Caramelised Onion & Potato Salad (Serves 10)
This is my favourite potato salad recipe of all time. It takes a little longer than usual, but the sweetness of the caramelised onions is well worth it, and bacon – well it makes anything taste better doesn’t it? Be warned though, this one is definitely not good for your waist! This is another one adapted from (photo taken from) Cool Food, Murdoch Books, 2002.
Heat 2Tbsp olive oil in a large heavy based frying pan and add 6 thinly sliced red onions. Cook over medium-low heat for 40 minutes, or until soft and caramelised.
Meanwhile, cut 1kg Kipfler or new potatoes into large chunks, without peeling them. If they are very small leave them whole. Cook in boiling water for 10 minutes, or until just tender, being careful not to overcook them or they will fall apart in the salad. Grill 6 rashers streaky bacon, rind removed, until crisp and drain on paper towels. Cool slightly before coarsely chopping.
Snip 30g chives and put most of them in a large bowl with the potatoes and onions, reserving some for a garnish. Whisk together 250g whole-egg mayonnaise, 1Tbsp Dijon mustard, juice of 1 lemon & 2Tbsp sour cream, pour over potatoes and toss to coat. When ready to serve sprinkle with bacon pieces and garnish with reserved chives.
Avocado & Grapefruit Salad (Serves 4)
This recipe is adapted from (and photo taken from) Bbq Food, Murdoch Books, 2003. It has an interesting combination of flavours and textures with the contrast of grapefruit and smooth avocado.
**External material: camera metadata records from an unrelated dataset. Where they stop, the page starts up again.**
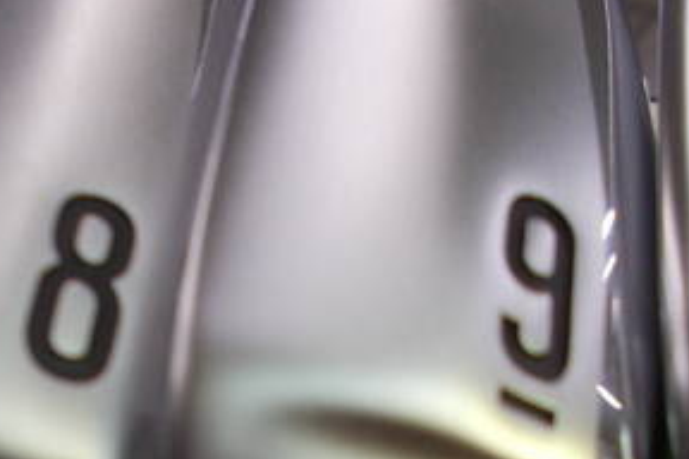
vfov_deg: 21.3
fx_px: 1148
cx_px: 268
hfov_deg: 33.3
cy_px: 526
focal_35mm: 60
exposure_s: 1/60
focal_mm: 4.6
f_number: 3.2
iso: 80
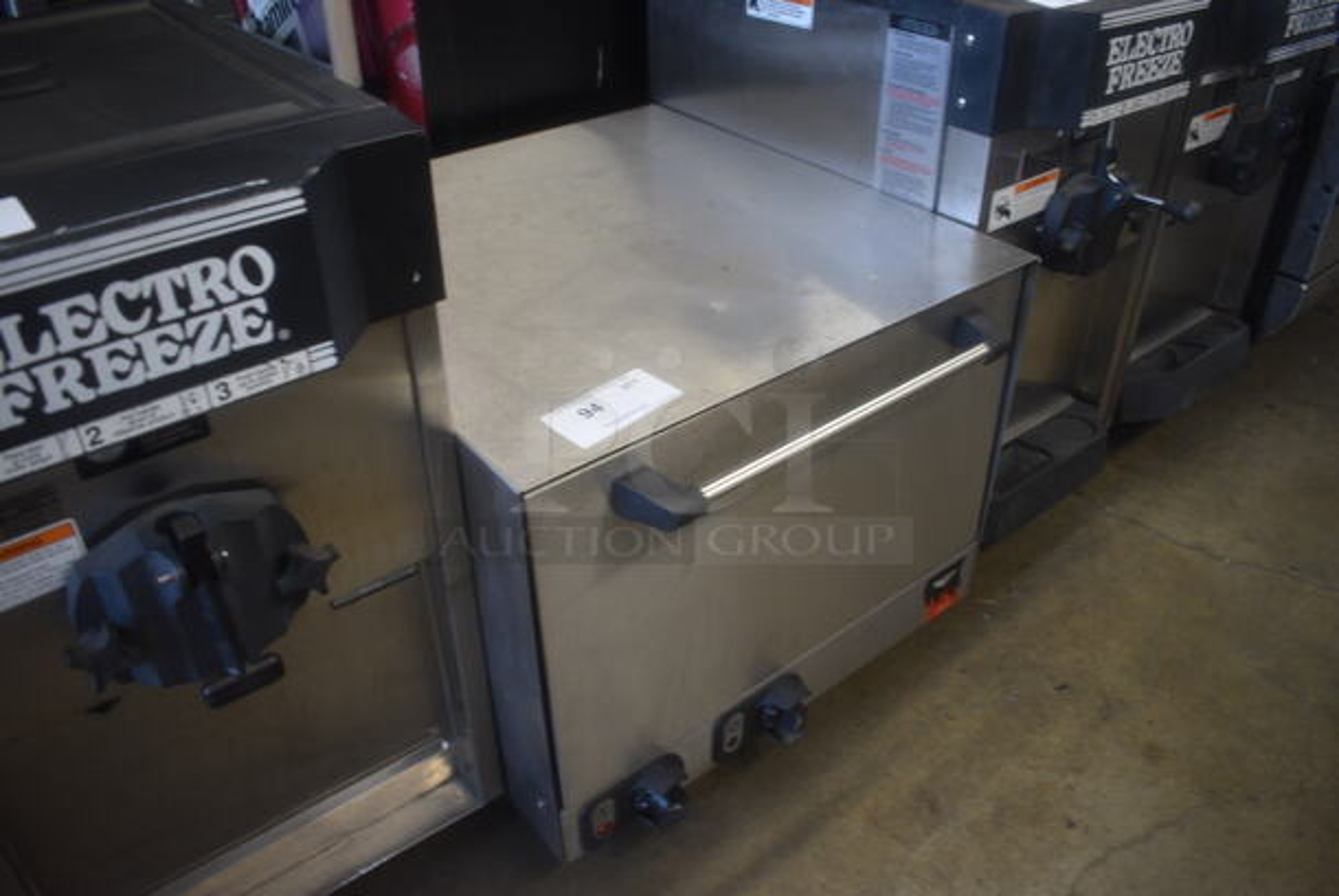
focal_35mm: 27
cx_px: 670
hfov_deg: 67.3
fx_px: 1005
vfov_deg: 48.0
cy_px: 448
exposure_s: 1/125
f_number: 3.5
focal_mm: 18
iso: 800
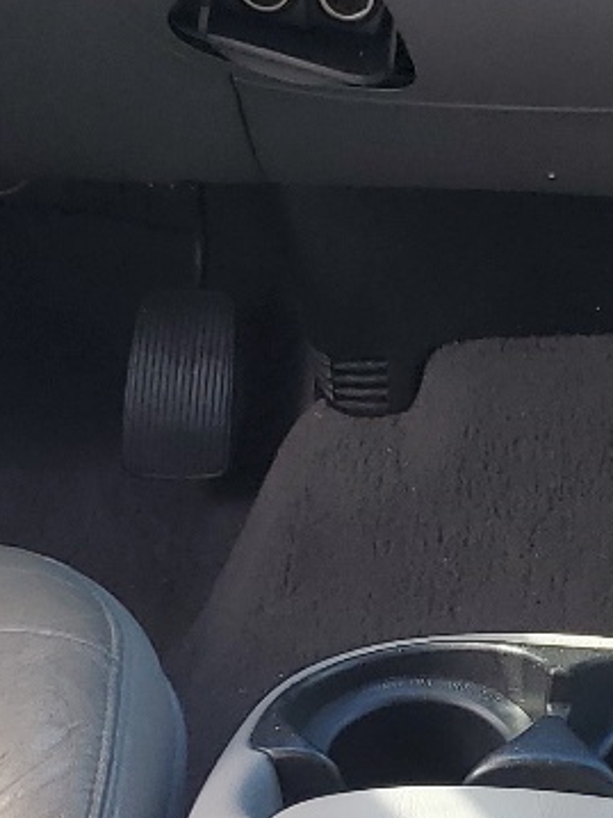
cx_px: 426
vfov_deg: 16.9
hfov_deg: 12.7
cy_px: 561
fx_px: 2741
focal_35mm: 116
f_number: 1.5
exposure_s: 1/244
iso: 50
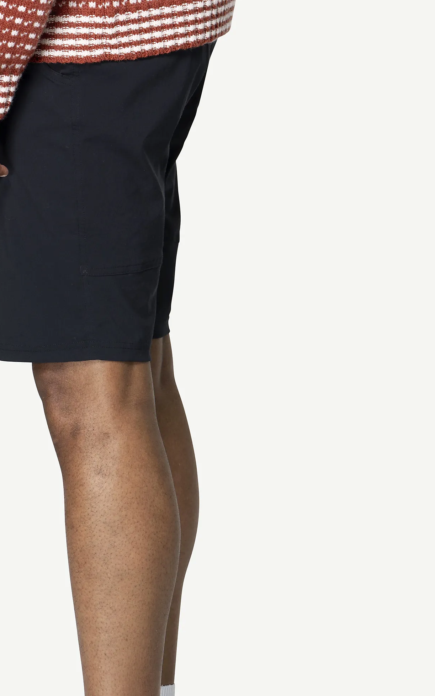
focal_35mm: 210
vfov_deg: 9.9
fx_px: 3984
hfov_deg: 6.2
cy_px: 46
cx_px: 54
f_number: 5.6
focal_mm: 70
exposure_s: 1/50
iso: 100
Lovely on a warm Summer day.
Peel and segment 2 ruby grapefruit, working over a bowl to save any juice for the dressing. Cut 1 ripe avocado into 2cm wedges and put in a bowl with the grapefruit, 200g watercress (or mixed salad leaves) & 1 finely sliced French shallot.
To make the dressing put 1Tbsp of reserved grapefruit juice, 1Tbsp sherry vinegar, 1/4C olive oil, salt & pepper in a screw top jar and shake to mix. Pour over the salad, toss gently and serve.